● PROBLEM REQUIREMENTS
The response must contain every line below in which "lines" appears.

[Collection entries]
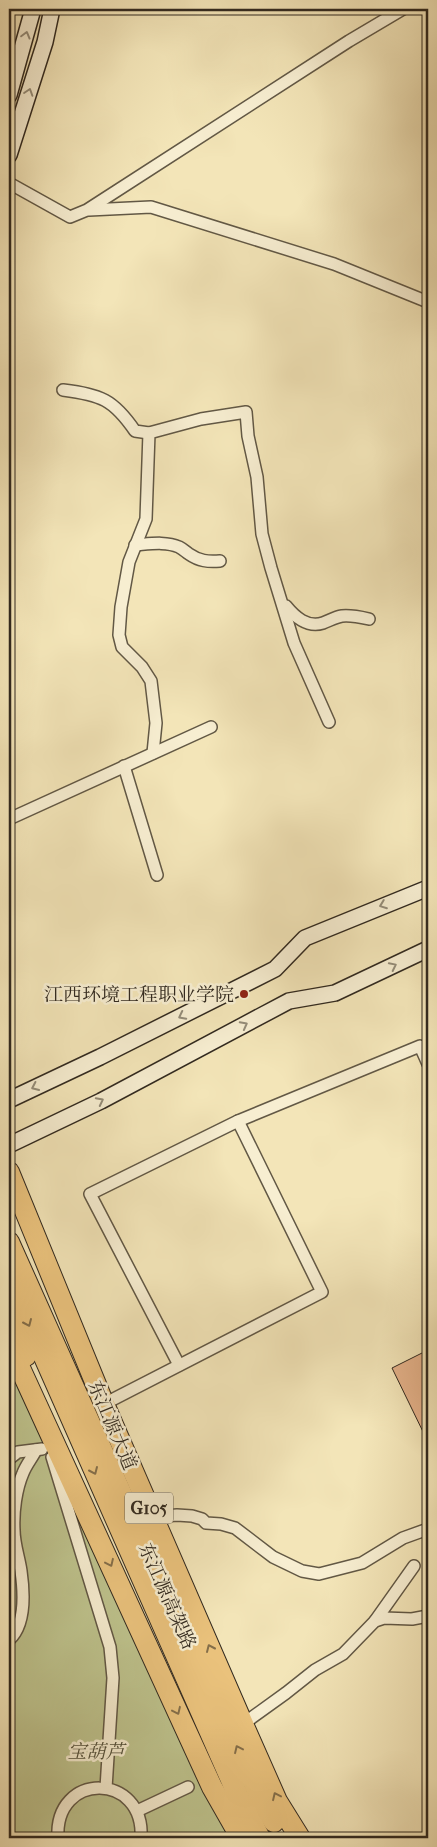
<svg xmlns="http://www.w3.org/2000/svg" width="437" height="1847" font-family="'IM FELL French Canon','Noto Serif SC',serif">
  <rect width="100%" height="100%" fill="#f3e5b8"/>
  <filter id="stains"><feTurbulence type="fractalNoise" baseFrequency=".004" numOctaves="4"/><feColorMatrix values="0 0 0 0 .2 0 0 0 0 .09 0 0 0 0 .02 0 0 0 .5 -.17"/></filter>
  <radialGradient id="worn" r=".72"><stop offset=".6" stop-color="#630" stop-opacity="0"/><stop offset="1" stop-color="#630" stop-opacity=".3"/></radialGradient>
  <path fill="#bec38d" stroke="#787656" d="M 9,1335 L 236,1838 L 9,1838 Z"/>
  <path fill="#e4b189" stroke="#31291f" d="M 428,1350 L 428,1442 L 392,1368 Z"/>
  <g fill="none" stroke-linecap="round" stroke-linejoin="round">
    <g stroke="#625845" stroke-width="14">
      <g id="street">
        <path d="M 9,183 L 70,217 L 87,210 L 349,41 L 403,9"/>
        <path d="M 89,210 L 151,207 L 334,264 L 428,302"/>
        <path d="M 63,390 C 101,395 113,399 135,431 L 149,433"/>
        <path d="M 135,545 C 149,544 166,541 179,547 C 183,549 186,552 189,554 C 199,561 208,562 220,561"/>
        <path d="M 286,606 C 295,617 307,628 323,623 C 329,621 335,617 342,616 C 351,615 360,617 369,619"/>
        <path d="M 153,753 L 156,723 L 151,681 L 142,667 L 122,647 L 119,635 L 121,607 L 129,562 L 146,519 L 149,433 L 201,419 L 246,412 L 248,436 L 257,477 L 262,534 L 271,568 L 294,643 L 329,722"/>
        <path d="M 124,766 L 157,875"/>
        <path d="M 9,819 L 211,727"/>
        <path d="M 179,1365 L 90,1194 L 238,1121 L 420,1046 L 428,1064"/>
        <path d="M 104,1404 L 322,1292 L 238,1121"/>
        <path d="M 52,1457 L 110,1647 L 113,1678 L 106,1788"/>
        <path d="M 9,1459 L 18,1452 L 42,1449"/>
        <path d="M 153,1517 L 177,1515 L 192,1516 L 202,1519 L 206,1523 L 221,1524 L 235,1528 L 273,1557 L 302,1571 L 319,1574 L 362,1563 L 403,1538 L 428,1529"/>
        <path d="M 375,1621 L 414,1566"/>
        <path d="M 9,1640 C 26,1625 24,1592 21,1571 C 19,1557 14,1544 14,1530 C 13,1512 16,1489 23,1473 C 26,1465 32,1458 36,1450"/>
        <path d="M 243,1724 L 286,1693 L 315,1670 L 343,1654 L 375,1621 L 384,1618 L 412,1619 L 428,1616"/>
        <path d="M 137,1811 L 188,1787"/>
        <path d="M 58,1838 C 54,1771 145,1772 141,1838"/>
      </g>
    </g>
    <g stroke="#31291f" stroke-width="18">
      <g id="secondary">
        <path d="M 9,95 L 33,9"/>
        <path d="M 9,155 L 45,42 L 52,9"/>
        <path d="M 9,1100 L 100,1057 L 275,969 L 305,938 L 428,888"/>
        <path d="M 9,1145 L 101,1101 L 289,1001 L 335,993 L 428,949"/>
      </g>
    </g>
    <g stroke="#31291f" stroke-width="22">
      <g id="highway">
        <path d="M 9,1172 L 104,1404 L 243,1724 L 277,1801 L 300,1838"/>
        <path d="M 9,1242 L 188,1642 L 265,1808 L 274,1822"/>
        <path d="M 9,1278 L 239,1798 L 260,1838"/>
        <path d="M 9,1316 L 26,1356"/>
        <path d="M 9,1344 L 212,1787 L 241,1838"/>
      </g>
    </g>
    <use href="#street" stroke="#f7eed1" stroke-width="11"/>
    <use href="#secondary" stroke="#f7eed1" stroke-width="15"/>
    <use href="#highway" stroke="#eac27c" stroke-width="20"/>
  </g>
  <defs><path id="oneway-chevron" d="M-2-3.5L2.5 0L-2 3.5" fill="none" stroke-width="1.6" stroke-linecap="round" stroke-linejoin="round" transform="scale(1.25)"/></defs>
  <g stroke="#948c78">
    <use href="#oneway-chevron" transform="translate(26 35) rotate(-75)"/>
    <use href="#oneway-chevron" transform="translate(29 92) rotate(-72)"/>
    <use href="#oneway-chevron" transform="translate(383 905) rotate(159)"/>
    <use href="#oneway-chevron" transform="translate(393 966) rotate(-26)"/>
    <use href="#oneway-chevron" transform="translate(182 1016) rotate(153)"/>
    <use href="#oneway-chevron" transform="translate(244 1025) rotate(-28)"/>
    <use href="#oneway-chevron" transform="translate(35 1087) rotate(155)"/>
    <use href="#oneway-chevron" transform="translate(100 1101) rotate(-27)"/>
  </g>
  <g stroke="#846e49">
    <use href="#oneway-chevron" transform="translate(28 1323) rotate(66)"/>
    <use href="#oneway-chevron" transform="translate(94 1471) rotate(66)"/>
    <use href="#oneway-chevron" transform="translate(110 1563) rotate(65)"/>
    <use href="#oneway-chevron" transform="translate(210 1648) rotate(-114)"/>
    <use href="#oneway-chevron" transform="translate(177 1711) rotate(65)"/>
    <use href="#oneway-chevron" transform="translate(238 1749) rotate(-115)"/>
    <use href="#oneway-chevron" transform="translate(276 1796) rotate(-115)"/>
  </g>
  <circle fill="#8f2418" stroke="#f7eed1" stroke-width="2" cx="244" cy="994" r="5"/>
  <g text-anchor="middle" stroke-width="5" stroke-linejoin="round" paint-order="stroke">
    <rect fill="#f7eed1" stroke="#6c6454" stroke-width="1" x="125" y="1492.5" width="48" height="31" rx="4"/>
    <g font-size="18" font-weight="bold" fill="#31291f">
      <text x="149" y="1514">G105</text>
    </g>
    <g font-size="19" fill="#31291f" stroke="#f7eed1" text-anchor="end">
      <text x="234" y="1001">江西环境工程职业学院</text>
    </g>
    <g font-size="19" fill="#31291f" stroke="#f7eed1">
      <text transform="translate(113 1425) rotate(67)" y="7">东江源大道</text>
      <text transform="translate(168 1596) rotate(66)" y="7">东江源高架路</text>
    </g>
    <g font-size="19" font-style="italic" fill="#54503a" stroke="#f7eed1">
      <text x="96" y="1758">宝葫芦</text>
    </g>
  </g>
  <rect width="437" height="1847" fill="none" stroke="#f3e5b8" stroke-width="30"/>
  <rect x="10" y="10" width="417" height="1827" fill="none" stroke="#31291f" stroke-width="2.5"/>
  <rect x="15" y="15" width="407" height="1817" fill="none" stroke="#31291f"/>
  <rect width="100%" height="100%" filter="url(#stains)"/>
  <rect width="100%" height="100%" fill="url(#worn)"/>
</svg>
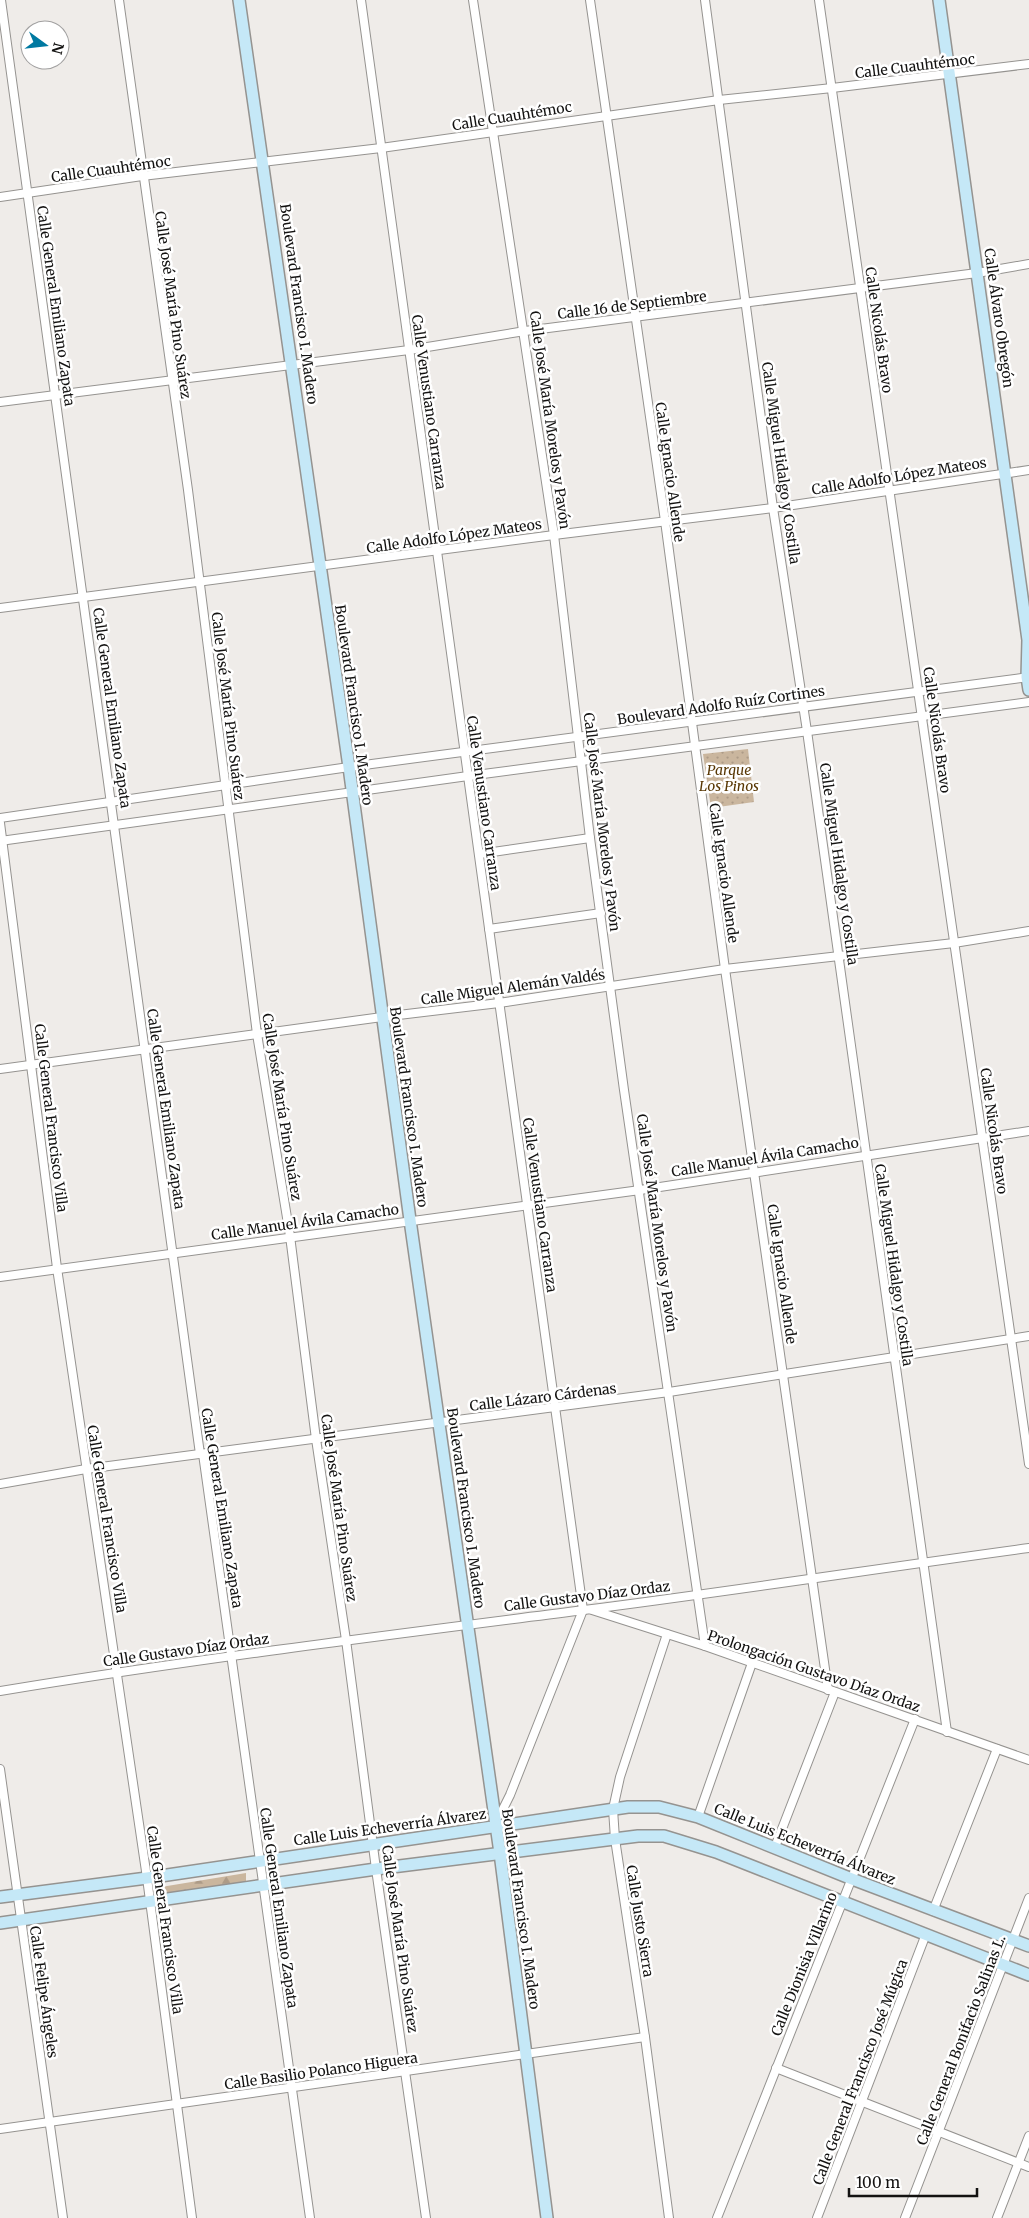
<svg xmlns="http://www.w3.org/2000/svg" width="1029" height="2218" viewBox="0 0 1029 2218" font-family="Merriweather,serif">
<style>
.grass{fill:url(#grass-dots)}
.forest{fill:url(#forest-firs)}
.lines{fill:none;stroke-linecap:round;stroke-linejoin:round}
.street-casing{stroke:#959390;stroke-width:10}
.secondary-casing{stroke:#959390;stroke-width:14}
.street{stroke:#fff;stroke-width:8}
.secondary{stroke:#c5e8f7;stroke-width:11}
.labels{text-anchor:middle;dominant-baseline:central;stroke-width:5;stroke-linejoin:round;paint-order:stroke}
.street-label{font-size:14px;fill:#131211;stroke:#fff}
.park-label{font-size:14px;font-style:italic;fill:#583704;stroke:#fff}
</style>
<defs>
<pattern id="grass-dots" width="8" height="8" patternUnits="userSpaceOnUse" patternTransform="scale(1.25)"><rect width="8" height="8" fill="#cab69e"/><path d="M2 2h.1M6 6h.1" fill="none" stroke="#ad9b87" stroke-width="1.8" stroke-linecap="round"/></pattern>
<pattern id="forest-firs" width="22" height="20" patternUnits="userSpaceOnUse" patternTransform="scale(1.25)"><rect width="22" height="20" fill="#cab69e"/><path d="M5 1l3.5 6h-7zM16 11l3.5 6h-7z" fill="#ad9b87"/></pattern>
</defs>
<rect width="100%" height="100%" fill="#efece9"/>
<polygon class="grass" points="748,749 754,802 711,808 703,754"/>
<polygon class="forest" points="246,1873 246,1884 156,1898 155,1888"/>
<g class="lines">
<g class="street-casing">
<g id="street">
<polyline points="1,0 200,1454 203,1454 310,2218"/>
<polyline points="119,0 188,490 257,1034 290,1236 316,1439 346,1640 376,1869 426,2218"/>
<polyline points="361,0 583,1610 510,1795 501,1813 494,1820"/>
<polyline points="473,0 554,535 590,838 624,1090 705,1646"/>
<polyline points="590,0 665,521 725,969 828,1690"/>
<polyline points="705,0 773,508 807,731 947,1732"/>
<polyline points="819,0 1029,1464"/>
<polyline points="0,197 142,176 381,148 719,100 832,88 1029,64"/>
<polyline points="0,402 409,350 525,331 977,273 1029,264"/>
<polyline points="0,608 554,535 773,508 1029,470"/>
<polyline points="0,818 349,767 1029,677"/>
<polyline points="0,823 57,1268 147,1878 192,2218"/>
<polyline points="0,841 468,776 1029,702"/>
<polyline points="479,854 590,838"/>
<polyline points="489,929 601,913"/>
<polyline points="0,1069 382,1017 499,1003 725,969 954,943 1029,931"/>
<polyline points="0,1277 640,1190 1029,1131"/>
<polyline points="0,1484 86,1469 669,1392 1029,1336"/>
<polyline points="592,1610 705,1646 1029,1760"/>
<polyline points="667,1634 620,1777 613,1809 615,1839 645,2037 669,2218"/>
<path d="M0 1691C194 1659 389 1635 584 1610 733 1591 881 1568 1029 1548"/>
<polyline points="0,1769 63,2218"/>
<polyline points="698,1817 752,1663"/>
<polyline points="775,1847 835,1692"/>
<polyline points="933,1911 997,1749"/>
<polyline points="776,2068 1029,2167"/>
<polyline points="0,2129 645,2037"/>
<polyline points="717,2218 915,1719"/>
<polyline points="817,2218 926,1934"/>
<polyline points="905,2218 1029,1898"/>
<polyline points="997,2218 1029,2136"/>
</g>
</g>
<g class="secondary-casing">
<g id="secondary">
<polyline points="239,0 349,767 410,1220 500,1853 547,2218"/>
<polyline points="939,0 1028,640 1027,677 1029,690"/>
<polyline points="0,1897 147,1878 628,1807 659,1807 698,1817 852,1879 1029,1946"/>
<polyline points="0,1923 376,1869 638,1836 664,1836 716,1852 1029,1975"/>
</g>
</g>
<use href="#street" class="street"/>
<use href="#secondary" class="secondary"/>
</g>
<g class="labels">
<g class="street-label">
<text transform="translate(915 66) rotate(-7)">Calle Cuauhtémoc</text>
<text transform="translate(512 116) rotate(-9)">Calle Cuauhtémoc</text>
<text transform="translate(111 169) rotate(-8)">Calle Cuauhtémoc</text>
<text transform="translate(299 304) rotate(82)">Boulevard Francisco I. Madero</text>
<text transform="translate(173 305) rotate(82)">Calle José María Pino Suárez</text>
<text transform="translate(632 305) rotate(-7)">Calle 16 de Septiembre</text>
<text transform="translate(56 306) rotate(82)">Calle General Emiliano Zapata</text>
<text transform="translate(999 318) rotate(82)">Calle Álvaro Obregón</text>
<text transform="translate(879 330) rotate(82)">Calle Nicolás Bravo</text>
<text transform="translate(429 402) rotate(82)">Calle Venustiano Carranza</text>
<text transform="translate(550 420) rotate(82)">Calle José María Morelos y Pavón</text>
<text transform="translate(781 463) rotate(82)">Calle Miguel Hidalgo y Costilla</text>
<text transform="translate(670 472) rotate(82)">Calle Ignacio Allende</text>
<text transform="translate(899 476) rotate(-9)">Calle Adolfo López Mateos</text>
<text transform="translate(454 536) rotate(-8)">Calle Adolfo López Mateos</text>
<text transform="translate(354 705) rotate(82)">Boulevard Francisco I. Madero</text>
<text transform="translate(721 705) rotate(-8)">Boulevard Adolfo Ruíz Cortines</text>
<text transform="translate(228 706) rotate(83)">Calle José María Pino Suárez</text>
<text transform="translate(112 708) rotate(82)">Calle General Emiliano Zapata</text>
<text transform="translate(937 730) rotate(82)">Calle Nicolás Bravo</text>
<text transform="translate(484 803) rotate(82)">Calle Venustiano Carranza</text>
<text transform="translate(602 822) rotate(83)">Calle José María Morelos y Pavón</text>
<text transform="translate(839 864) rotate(82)">Calle Miguel Hidalgo y Costilla</text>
<text transform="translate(724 873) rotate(82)">Calle Ignacio Allende</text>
<text transform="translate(513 987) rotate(-8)">Calle Miguel Alemán Valdés</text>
<text transform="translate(282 1107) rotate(81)">Calle José María Pino Suárez</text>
<text transform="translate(409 1107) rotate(82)">Boulevard Francisco I. Madero</text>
<text transform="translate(166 1109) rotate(82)">Calle General Emiliano Zapata</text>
<text transform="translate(51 1118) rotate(83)">Calle General Francisco Villa</text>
<text transform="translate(994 1131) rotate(82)">Calle Nicolás Bravo</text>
<text transform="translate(765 1157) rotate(-9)">Calle Manuel Ávila Camacho</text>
<text transform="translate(540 1205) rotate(82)">Calle Venustiano Carranza</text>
<text transform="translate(305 1222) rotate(-8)">Calle Manuel Ávila Camacho</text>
<text transform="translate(657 1223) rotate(82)">Calle José María Morelos y Pavón</text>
<text transform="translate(894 1265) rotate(82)">Calle Miguel Hidalgo y Costilla</text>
<text transform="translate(782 1274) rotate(82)">Calle Ignacio Allende</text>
<text transform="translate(543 1397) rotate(-7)">Calle Lázaro Cárdenas</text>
<text transform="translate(222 1508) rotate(81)">Calle General Emiliano Zapata</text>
<text transform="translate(339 1508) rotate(82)">Calle José María Pino Suárez</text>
<text transform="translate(466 1508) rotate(82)">Boulevard Francisco I. Madero</text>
<text transform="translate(107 1519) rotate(81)">Calle General Francisco Villa</text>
<text transform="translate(587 1596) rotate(-7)">Calle Gustavo Díaz Ordaz</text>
<text transform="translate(186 1650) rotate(-8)">Calle Gustavo Díaz Ordaz</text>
<text transform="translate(814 1671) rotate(19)">Prolongación Gustavo Díaz Ordaz</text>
<text transform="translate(390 1827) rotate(-8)">Calle Luis Echeverría Álvarez</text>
<text transform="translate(805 1844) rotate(22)">Calle Luis Echeverría Álvarez</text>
<text transform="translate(279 1908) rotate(82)">Calle General Emiliano Zapata</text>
<text transform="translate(521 1909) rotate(82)">Boulevard Francisco I. Madero</text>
<text transform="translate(165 1920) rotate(82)">Calle General Francisco Villa</text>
<text transform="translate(640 1921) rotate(81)">Calle Justo Sierra</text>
<text transform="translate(400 1939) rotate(82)">Calle José María Pino Suárez</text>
<text transform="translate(804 1964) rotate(-68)">Calle Dionisia Villarino</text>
<text transform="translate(44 1992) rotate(82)">Calle Felipe Ángeles</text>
<text transform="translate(961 2040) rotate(-69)">Calle General Bonifacio Salinas L.</text>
<text transform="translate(321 2071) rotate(-8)">Calle Basilio Polanco Higuera</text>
<text transform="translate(860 2072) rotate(-69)">Calle General Francisco José Múgica</text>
</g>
<g class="park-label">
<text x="729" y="770">Parque<tspan x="729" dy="16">Los Pinos</tspan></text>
</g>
</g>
<g transform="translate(45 45) rotate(105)"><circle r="24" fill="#ffffff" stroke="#a1a0a0"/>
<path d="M0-4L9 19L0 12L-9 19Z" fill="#0079a1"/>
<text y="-8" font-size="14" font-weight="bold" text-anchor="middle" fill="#131211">N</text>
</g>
<path d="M849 2188v8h128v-8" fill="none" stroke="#131211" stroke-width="2.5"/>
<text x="856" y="2188" font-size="15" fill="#131211" stroke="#ffffff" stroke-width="4" paint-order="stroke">100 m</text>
</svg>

● WRITTEN ANSWER
.lines{fill:none;stroke-linecap:round;stroke-linejoin:round}
<g class="lines">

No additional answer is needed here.